Other Notable Early Persons and Collections

Mr. John Whitehead presented to the society a most valuable herbarium of Cryptogamic Plants on August 12th, 1892, representing the work of a lifetime. The President in accepting the gift said that he would venture to say that for completeness,  the collection was without rival in the North of England. This collection consists of nearly 1,200 specimens, most of them collected by Mr. Whitehead himself. It includes 587 species and 145 varieties of British Mosses and 205 species and 20 varieties of British Liverworts. Mr. Whitehead also presented to the Society some 300 Phanerogamic plants not represented in the Nield collection.

Whitehead was born in Dukinfield in 1833 and died in Oldham in 1896. An account of this eminent botanist and member of our society appeared in The Journal of Botany for March, 1897. John Whitehead added much to our knowledge of British mosses and in 1875 collected on Ben Nevis a liverwort new to science. He corresponded with some of the most learned English bryologistsand his name was known to others on the continent. Although mainly interested in mosses be did not confine his attention to them. He was one of a party who first discovered Carex ornithopoda in Britain, and in August, 1883, added Chara braunii to our flora.

He became the first president of the Manchester Cryptogamic Society, and along with Mr. Joseph S. Rowse, was responsible for the Flora of Ashton-u-Lyne and District.

Mr. John Butterworth, F.R.M.S., On the occasion of his death in June, 1900, at the age of 70, the Oldham Chronicle referred to him as cotton expert, scientist, inventor, and author. He was a member of the Manchester Literary and Philosophical Society, and the Royal Microscopical Society, to whom he read a paper in 1896 on a photomicrographic camera he had designed chiefly to facilitate the study of opaque objects, and in particular the study of palaeobotany. For many years he worked as a colleague of Prof. W. C. Williamson in the study of the fossilised plants of the Lancashire and Yorkshire coalfields.

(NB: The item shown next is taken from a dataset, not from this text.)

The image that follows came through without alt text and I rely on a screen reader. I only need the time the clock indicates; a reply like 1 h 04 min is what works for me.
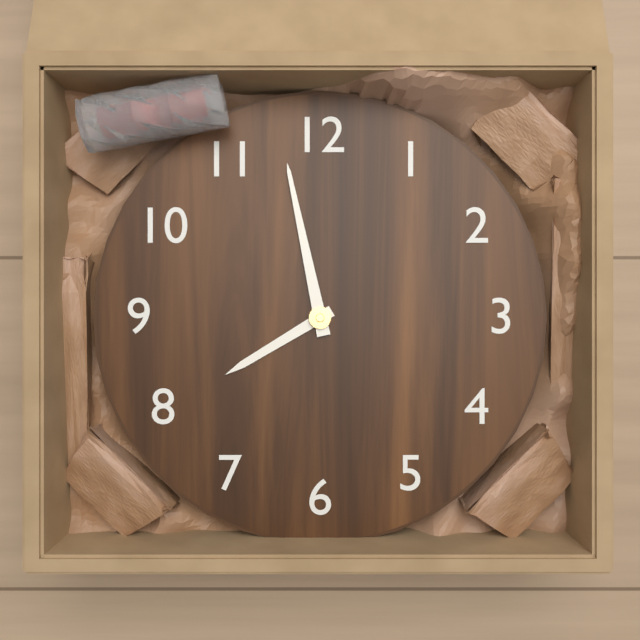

Dr. W. Watson, A.L.S., the well-known lichenologist, was elected an Honorary Member of the society in 1905. Dr. Watson, who before leaving to reside in Somerset had lived in Greenfield, presented to the society a few years ago a manuscript flora of our area.

Mr. Fred Taylor (1871-1949) the distinguished conchologist and ornithologist was elected an Honorary Member in 1903. A fine collection of British land and freshwater shells was presented to the town in 1898.

Mr. Taylor’s collection of eggs of British breeding birds which is one of the finest in the country can be seen at Gallery Oldham along with the above botanical collections and Mr. Nield’s geological collections.


Dr. J. V. Watson,  a later president of the society, was well-known for his work on anthropology, and in 1935 printed and published himself a work of over 300 pages, entitled Our Miocene Ancestors.